### Exercise material

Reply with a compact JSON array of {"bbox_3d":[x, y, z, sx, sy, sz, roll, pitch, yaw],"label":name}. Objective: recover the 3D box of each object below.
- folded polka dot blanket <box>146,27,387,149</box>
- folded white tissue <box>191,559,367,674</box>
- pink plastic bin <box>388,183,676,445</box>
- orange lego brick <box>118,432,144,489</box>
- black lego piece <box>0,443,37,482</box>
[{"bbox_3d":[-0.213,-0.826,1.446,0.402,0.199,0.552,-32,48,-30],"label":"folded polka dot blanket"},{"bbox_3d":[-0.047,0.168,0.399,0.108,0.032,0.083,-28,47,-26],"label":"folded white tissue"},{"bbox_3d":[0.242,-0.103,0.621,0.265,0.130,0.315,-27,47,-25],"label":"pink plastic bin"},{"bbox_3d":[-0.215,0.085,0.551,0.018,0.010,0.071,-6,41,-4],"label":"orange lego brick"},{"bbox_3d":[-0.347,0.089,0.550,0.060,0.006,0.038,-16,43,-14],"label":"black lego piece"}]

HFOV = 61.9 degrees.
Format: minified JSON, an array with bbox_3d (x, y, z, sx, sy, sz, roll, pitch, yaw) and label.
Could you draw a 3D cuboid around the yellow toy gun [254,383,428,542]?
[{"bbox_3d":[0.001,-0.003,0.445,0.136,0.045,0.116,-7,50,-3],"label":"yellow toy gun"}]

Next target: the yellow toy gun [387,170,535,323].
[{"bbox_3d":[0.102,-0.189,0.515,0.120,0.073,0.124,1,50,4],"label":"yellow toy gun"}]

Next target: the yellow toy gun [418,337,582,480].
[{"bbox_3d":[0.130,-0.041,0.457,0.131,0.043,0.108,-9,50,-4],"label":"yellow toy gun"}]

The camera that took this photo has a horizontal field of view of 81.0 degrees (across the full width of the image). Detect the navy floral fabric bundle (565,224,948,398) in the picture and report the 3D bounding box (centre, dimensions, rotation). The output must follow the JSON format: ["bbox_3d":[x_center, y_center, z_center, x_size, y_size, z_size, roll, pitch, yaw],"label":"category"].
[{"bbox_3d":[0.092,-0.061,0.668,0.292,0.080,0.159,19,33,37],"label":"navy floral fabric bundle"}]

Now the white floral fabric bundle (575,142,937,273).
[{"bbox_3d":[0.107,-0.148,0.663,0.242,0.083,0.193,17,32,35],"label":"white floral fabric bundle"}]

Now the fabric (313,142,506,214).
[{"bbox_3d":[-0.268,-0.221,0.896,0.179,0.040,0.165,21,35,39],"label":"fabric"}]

######

- [Your assignment] Each line above with the word "array" must be returned.

- [Result]
Reply with a compact JSON array of {"bbox_3d":[x, y, z, sx, sy, sz, roll, pitch, yaw],"label":name}. Objective: recover the 3D box of each object below.
Format: minified JSON, an array with bbox_3d (x, y, z, sx, sy, sz, roll, pitch, yaw) and label.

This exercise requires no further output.